[Source records Boundary: Start]

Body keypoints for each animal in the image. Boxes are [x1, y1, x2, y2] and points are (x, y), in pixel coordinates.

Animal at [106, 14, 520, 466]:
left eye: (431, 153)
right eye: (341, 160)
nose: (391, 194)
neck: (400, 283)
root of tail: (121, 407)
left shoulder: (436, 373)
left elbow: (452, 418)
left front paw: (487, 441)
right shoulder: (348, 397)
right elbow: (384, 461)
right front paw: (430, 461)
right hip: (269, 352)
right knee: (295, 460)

[Source records Boundary: End]
[Source records Boundary: Start]

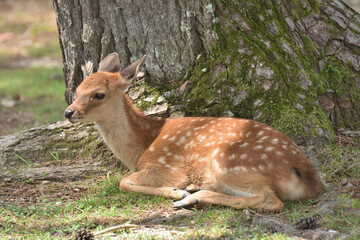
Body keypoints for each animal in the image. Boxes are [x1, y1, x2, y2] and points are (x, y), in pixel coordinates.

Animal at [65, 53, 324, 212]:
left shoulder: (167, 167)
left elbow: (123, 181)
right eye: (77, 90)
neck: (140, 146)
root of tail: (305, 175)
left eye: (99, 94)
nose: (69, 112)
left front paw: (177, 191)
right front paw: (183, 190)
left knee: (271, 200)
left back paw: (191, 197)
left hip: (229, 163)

[Source records Boundary: End]

→ Try it:
In the listing above, locate the line with "left shoulder: (436, 373)" and the line with "right knee: (295, 460)", then extract exactly those lines and every line between them, and nothing more.

→ Result of the task:
left shoulder: (436, 373)
left elbow: (452, 418)
left front paw: (487, 441)
right shoulder: (348, 397)
right elbow: (384, 461)
right front paw: (430, 461)
right hip: (269, 352)
right knee: (295, 460)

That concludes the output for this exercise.